I bought a pair of near-perfect replica black-and-yellow California license plates for my MG. (I can’t tell the difference between the replicas and the real ones, but the maker said there are subtle differences – apparently so that they wouldn’t be considered ‘counterfeit’.) The number, TAA 951, is the same as on my first car; they don’t really ‘say’ anything. Anyway, tracking said they were delivered in February. I talked to the mail carrier, and she remembered putting the box on the gate since it was a sunny day. Mine is the only house around here with a gate, so I assume she didn’t put the box at someone else’s house. I contacted the company and they sent replacements. I also made a report to the Sheriff’s Department. I’m guessing that someone saw the box and thought to steal it. (Not a lot of crime here, but some kids broke the windows of a restaurant about a mile or so from here.)
So what does one do with stolen, fake license plates? They couldn’t display them openly, since they’d be taking the chance I’d see them. Assuming kids, I suppose they could just put them up in their room. Only one would expect a parent to ask where they came from. I check eBay every day, but in the month I’ve been looking they haven’t shown up there.

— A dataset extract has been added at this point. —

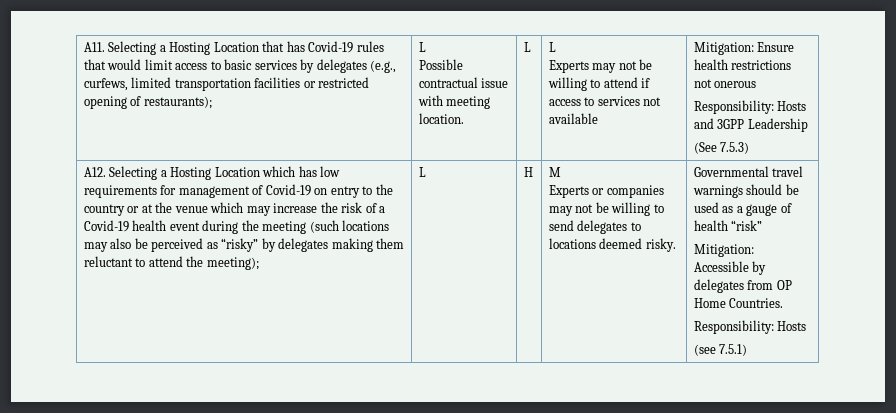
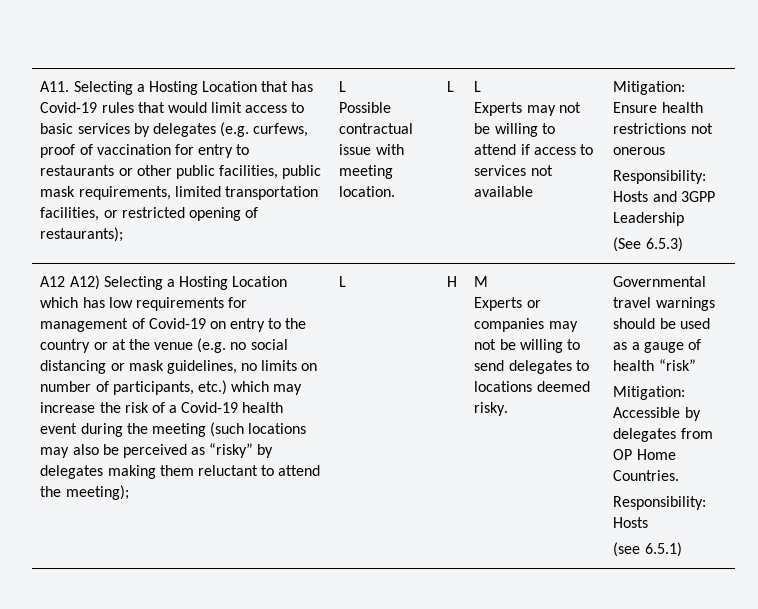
[370,60,397,73] [83,78,128,91] (e.g., curfews, -> [220,122,309,137] [40,144,250,158] [40,165,322,179] [40,186,171,200] (e.g. curfews, proof of vaccination for entry to restaurants or other public facilities, public mask requirements,
[254,77,301,88] facilities -> [40,207,100,221] facilities,
[720,142,750,154] [83,167,106,177] 7.5.3) // A12. -> [645,237,683,252] [40,275,100,290] 6.5.3) // A12 A12)
(208, 209) none -> [197,338,288,353] [40,360,318,374] [40,380,227,395] (e.g. no social distancing or mask guidelines, no limits on number of participants, etc.)
[719,344,748,356] 7.5.1) -> [644,542,682,557] 6.5.1)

My guess is, you’re right that it was kids who stole the plates. Unsure of what shape the box would have been in, they might have thought it was something else worth stealing (a book, a dvd, a video game??). I expect they stole it, took it home, openned it up, and were monumentally disappointed that one of their first forays in to crime (a felony, no less), had such meager returns. I imagine they either tossed them, destroyed them, or otherwise had teenage fun with them. Don’t expect to see them on eBay either, as if they’re even halfway intelligent (which is questionable, of course), they’ll know that if the wrong person sees them, they’ll pretty much get caught red handed.
That plate design is so old, though (predating the now obsolete blue-&-yellow CA design) that any cop that sees them on a car that is newer than the mid-80s is going to run them anyway.
No. They’re not state-issued. Even if you had an old state-issued non-vanity license plate, you couldn’t have it registered to your car.
As for running the fake plates, I think that if I were a cop and I saw obsolete plates on a car I’d run them ‘just because’. They’d come up as invalid, and I’d pull the car over.
I want to use the car in a film, but I’d rather not have my actual plates on it. If I ever enter the car in a show, they’d be neat. They’re the same number as my first car’s.